Guidelines for chronic obstructive lung disease over-diagnose older men and under-diagnose younger women, claim two UK respiratory experts.
They claim that up to 13% of people thought to have COPD under the Global Initiative for Obstructive Lung Disease (GOLD) are actually misdiagnosed because it is too simple and does not account for other factors.
The GOLD guidelines should be modified argue Professor Martin Miller, from the Institute of Occupational and Environmental Medicine at Birmingham University, and Dr Mark Levy, from Harrow Clinical Commissioning Group.
“Patients with misdiagnosed COPD are exposed to these risks for no benefit”
Martin Miller & Mark Levy
In the meantime, they suggest that clinicians should use alternative, internationally agreed standards when assessing patients for COPD, which they say would lead to more accurate diagnosis and reduce admissions resulting from misdiagnosis and inappropriate therapy.
GOLD was published in 2011 and uses a simple diagnostic threshold for airway obstruction of a post-bronchodilator FEV1/FVC of <0.7, but with no account taken of age, sex, or other factors.
It was subsequently adopted by the National Institute for Health and Care Excellence in its 2010 COPD guidance, replacing the previously accepted lower limits of normal (LLN) criteria for FEV1/FVC.
However, the GOLD definition estimates COPD prevalence at 22% in those aged over 40 years in England and Wales, compared with 13% using LLN criteria, argue Professor Miller and Dr Levy.
Research also shows that it misses one in eight cases of airflow obstruction identified by the LLN, particularly among younger women, they added.

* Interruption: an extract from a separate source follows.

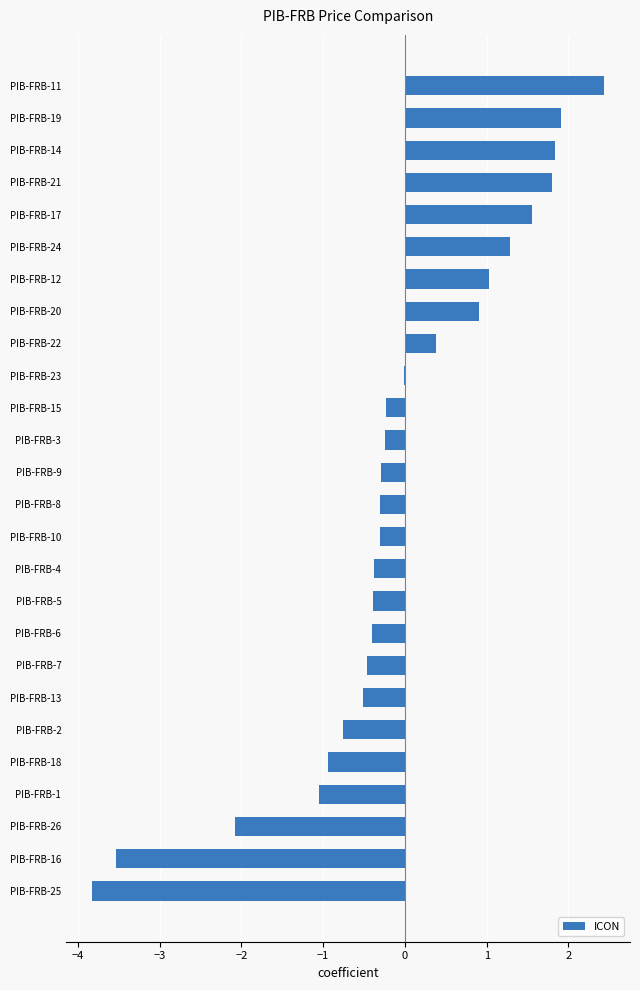

What is the change in value from PIB-FRB-21 to PIB-FRB-4?

-2.2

Meanwhile, they quoted other studies suggesting that up to 13% of people thought to have COPD on GOLD criteria have been found to be misdiagnosed.

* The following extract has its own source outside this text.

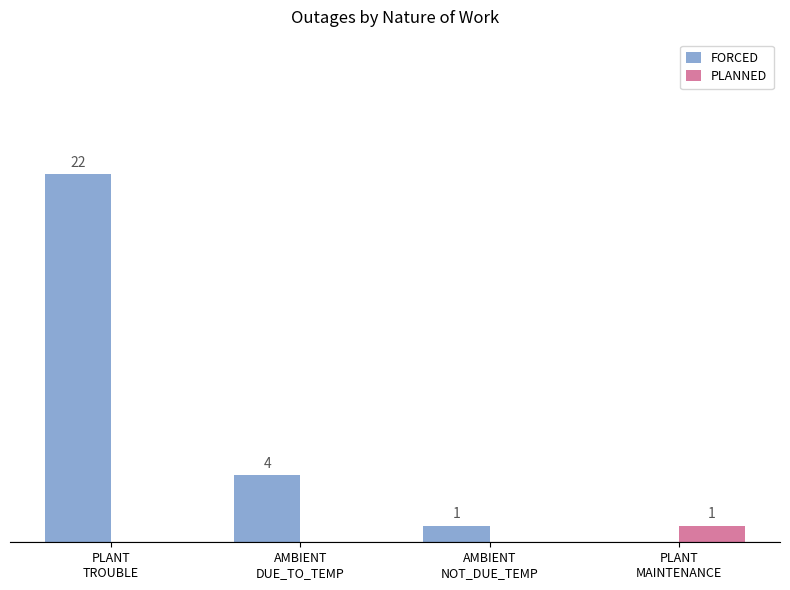

Which series has the largest total across all categories?

FORCED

Misdiagnosing patients may lead to poorer outcomes “because of adverse effects of inappropriate medication or incorrect treatment”, they warned.
For example, they suggest that people meeting only the GOLD criteria for COPD have a higher prevalence of heart disease than people who meet both LLN and GOLD criteria.

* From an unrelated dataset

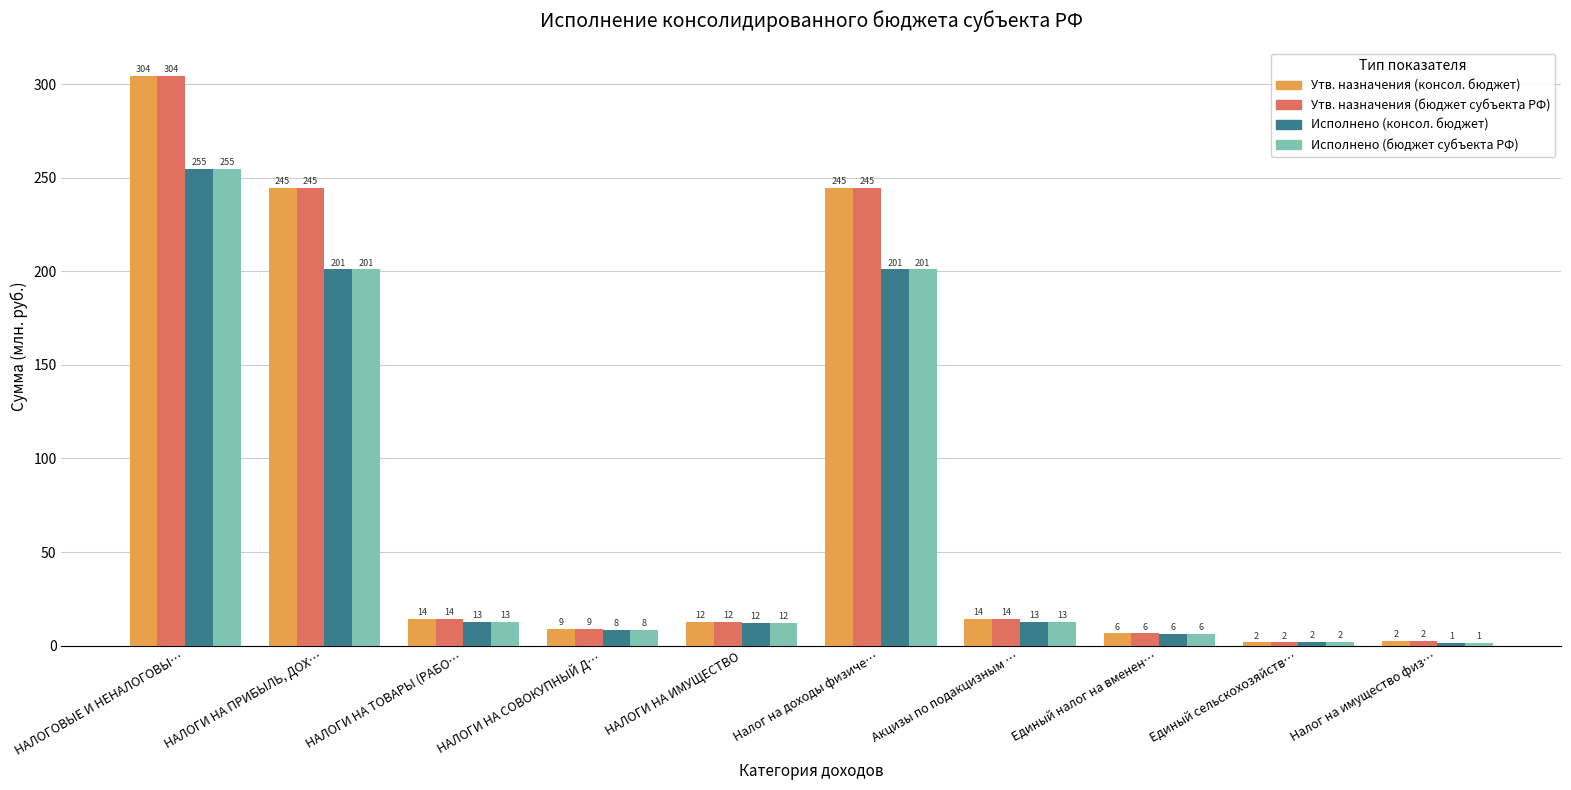

Does the chart contain stacked bars?

No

Furthermore, use of inhaler treatment increases the likelihood of developing severe pneumonia.
“Patients with misdiagnosed COPD are exposed to these risks for no benefit,” they wrote in the British Medical Journal.
They said NICE guidelines and the GOLD strategy documents “should be modified because they over-diagnose COPD in older men while missing the possibility of diagnosing heart disease; they also under-diagnose COPD in young women”.
They argue that clinicians should use the LLN instead when assessing patients for COPD.
They said: “Adoption of this criterion, which is programmed into most spirometry software, will help to improve patient care through more accurate diagnosis of obstructive airflow diseases as well as leading to other investigations for alternative diagnoses when appropriate.
“Clinics focusing on breathless patients should consider including echocardiography and other cardiovascular investigations as well as spirometry to ensure correct diagnosis,” they added.